### TRAVAIL DEMANDÉ A
Répondez à ces questions d'après le texte fourni :
(i) Qui occupe la fonction d'avocat général ?
(ii) À quelle date Ladbroke a-t-elle déposé sa requête au greffe de la Cour ?
(iii) À quelle date l'accord litigieux a-t-il été conclu ?

CJCE, 9 décembre 1997, n° C-353/95 P
COUR DE JUSTICE DES COMMUNAUTÉS EUROPÉENNES
Arrêt
PARTIES
Demandeur :
Tiercé Ladbroke (SA)
Défendeur :
Commission des Communautés européennes, République française
COMPOSITION DE LA JURIDICTION
Président :
M. Rodríguez Iglesias
Présidents de chambre :
MM. Gulmann, Ragnemalm, Schintgen
Avocat général :
M. Cosmas
Juges :
MM. Mancini, Kapteyn (rapporteur), Murray, Edward, Puissochet, Hirsch, Jann
Avocats :
Mes Lever, Vajda, Kon.
LA COUR,
1. Par requête déposée au greffe de la Cour le 17 novembre 1995, Tiercé Ladbroke SA (ci-après "Ladbroke") a, en vertu de l'article 49 du statut CE de la Cour de justice, formé un pourvoi contre l'arrêt du Tribunal de première instance du 18 septembre 1995, Tiercé Ladbroke/Commission (T-471-93, Rec. p. II-2537, ci-après l'"arrêt entrepris"), par lequel celui-ci a rejeté le recours de Ladbroke visant à l'annulation de la décision de la Commission contenue dans sa lettre du 18 janvier 1993, rejetant une plainte (IV-34.013) déposée par Ladbroke au titre des articles 92 et 93 du traité CEE (ci-après la "décision litigieuse").
2. Il ressort de l'arrêt entrepris que, le 18 mars 1991, le Pari mutuel urbain français (ci-après le "PMU"), groupement d'intérêt économique constitué par les principales sociétés de courses en France et bénéficiant des droits exclusifs pour l'organisation en France des paris sur les courses de chevaux pris hors hippodrome, pour la prise de paris à l'étranger sur les courses organisées en France et pour les paris pris en France sur les courses de chevaux organisées à l'étranger, ainsi que le Pari mutuel unifié belge, association sans but lucratif, et la SC auxiliaire PMU belge, société coopérative qui est son auxiliaire (ci-après appelés ensemble le "PMU belge"), constitués par les onze sociétés de courses de chevaux belges, ont conclu un accord en vertu duquel le PMU est autorisé à prendre en France, au nom du PMU belge, des paris sur des courses de chevaux belges (ci-après l'"accord litigieux") (points 1 à 3 de l'arrêt entrepris).

### LES DONNÉES

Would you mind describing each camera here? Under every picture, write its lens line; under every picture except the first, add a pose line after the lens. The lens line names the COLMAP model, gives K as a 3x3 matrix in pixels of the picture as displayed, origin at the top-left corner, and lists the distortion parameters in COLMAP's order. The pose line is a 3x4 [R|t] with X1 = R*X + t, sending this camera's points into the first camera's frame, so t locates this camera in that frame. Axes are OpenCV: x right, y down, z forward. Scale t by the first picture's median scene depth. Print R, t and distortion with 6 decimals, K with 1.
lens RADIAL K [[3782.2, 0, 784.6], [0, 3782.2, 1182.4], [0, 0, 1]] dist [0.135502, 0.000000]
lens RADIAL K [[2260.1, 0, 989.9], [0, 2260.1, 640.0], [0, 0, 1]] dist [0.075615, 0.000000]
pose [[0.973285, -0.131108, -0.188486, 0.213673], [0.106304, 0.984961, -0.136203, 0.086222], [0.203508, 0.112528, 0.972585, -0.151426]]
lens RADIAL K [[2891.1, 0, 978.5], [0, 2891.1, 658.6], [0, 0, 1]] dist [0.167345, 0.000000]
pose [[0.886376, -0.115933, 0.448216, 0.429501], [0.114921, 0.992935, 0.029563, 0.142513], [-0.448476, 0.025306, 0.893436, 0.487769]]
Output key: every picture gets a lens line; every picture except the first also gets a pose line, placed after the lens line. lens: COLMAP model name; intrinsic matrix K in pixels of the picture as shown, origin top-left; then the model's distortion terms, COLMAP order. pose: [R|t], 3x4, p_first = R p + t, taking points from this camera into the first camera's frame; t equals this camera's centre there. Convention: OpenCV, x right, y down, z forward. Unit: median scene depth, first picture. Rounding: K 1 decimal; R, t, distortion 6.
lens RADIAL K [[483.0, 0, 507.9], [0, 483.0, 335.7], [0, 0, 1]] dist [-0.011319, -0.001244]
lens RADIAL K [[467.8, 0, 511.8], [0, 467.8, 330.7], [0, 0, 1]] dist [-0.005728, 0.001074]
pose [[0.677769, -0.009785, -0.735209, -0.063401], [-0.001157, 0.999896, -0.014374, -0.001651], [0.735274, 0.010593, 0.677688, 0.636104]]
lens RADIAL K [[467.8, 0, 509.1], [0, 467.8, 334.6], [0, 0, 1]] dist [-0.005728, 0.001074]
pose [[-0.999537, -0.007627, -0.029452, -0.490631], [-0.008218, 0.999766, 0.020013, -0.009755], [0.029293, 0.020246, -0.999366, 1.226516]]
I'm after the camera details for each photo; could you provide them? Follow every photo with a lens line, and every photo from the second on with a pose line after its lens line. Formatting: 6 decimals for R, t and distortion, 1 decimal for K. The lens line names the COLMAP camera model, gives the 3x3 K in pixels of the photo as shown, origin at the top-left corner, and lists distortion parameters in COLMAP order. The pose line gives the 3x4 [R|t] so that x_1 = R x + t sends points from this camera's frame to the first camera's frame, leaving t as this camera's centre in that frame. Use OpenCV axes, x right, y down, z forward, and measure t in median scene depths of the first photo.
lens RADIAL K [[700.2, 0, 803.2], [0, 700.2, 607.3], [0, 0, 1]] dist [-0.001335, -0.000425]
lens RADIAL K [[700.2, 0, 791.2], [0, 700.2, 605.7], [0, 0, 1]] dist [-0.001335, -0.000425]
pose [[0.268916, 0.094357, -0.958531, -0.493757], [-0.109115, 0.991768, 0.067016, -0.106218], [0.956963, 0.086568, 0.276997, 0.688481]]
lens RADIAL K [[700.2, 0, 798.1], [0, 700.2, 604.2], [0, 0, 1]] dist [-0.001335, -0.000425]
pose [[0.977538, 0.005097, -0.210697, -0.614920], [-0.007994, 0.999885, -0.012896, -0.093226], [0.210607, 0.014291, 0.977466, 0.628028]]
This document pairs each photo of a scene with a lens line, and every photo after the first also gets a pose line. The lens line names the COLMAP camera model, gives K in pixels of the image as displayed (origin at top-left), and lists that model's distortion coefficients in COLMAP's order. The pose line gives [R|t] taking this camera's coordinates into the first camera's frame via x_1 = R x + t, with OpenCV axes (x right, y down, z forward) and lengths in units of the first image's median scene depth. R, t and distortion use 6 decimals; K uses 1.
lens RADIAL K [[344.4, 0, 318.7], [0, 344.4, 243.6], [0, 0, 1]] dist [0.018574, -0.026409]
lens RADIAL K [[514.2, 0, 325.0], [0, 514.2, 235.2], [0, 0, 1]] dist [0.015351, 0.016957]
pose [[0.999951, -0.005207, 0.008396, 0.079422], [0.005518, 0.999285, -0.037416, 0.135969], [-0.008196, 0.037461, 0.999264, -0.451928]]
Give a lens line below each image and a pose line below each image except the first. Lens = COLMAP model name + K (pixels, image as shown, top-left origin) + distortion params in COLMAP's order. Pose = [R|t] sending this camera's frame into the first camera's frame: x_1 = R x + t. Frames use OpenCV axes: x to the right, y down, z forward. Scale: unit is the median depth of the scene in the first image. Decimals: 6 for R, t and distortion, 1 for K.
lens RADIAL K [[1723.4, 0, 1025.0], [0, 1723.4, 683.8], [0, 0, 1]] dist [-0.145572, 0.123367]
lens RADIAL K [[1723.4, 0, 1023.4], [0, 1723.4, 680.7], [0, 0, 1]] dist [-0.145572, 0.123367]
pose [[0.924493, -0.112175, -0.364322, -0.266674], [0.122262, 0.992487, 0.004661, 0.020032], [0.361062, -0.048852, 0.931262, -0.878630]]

### TRAVAIL DEMANDÉ B
Présentez sous forme de liste JSON de chaînes, à raison d'une chaîne par ligne et sans les lignes vides, uniquement les lignes du listing qui vont de sa toute première ligne jusqu'à la ligne contenant "dist [0.135502, 0.000000]", celle-ci comprise.

### SOLUTION PROPOSÉE A
(i) M. Cosmas
(ii) Le 17 novembre 1995
(iii) Le 18 mars 1991

### SOLUTION PROPOSÉE B
[
  "Would you mind describing each camera here? Under every picture, write its lens line; under every picture except the first, add a pose line after the lens. The lens line names the COLMAP model, gives K as a 3x3 matrix in pixels of the picture as displayed, origin at the top-left corner, and lists the distortion parameters in COLMAP's order. The pose line is a 3x4 [R|t] with X1 = R*X + t, sending this camera's points into the first camera's frame, so t locates this camera in that frame. Axes are OpenCV: x right, y down, z forward. Scale t by the first picture's median scene depth. Print R, t and distortion with 6 decimals, K with 1.",
  "lens RADIAL K [[3782.2, 0, 784.6], [0, 3782.2, 1182.4], [0, 0, 1]] dist [0.135502, 0.000000]"
]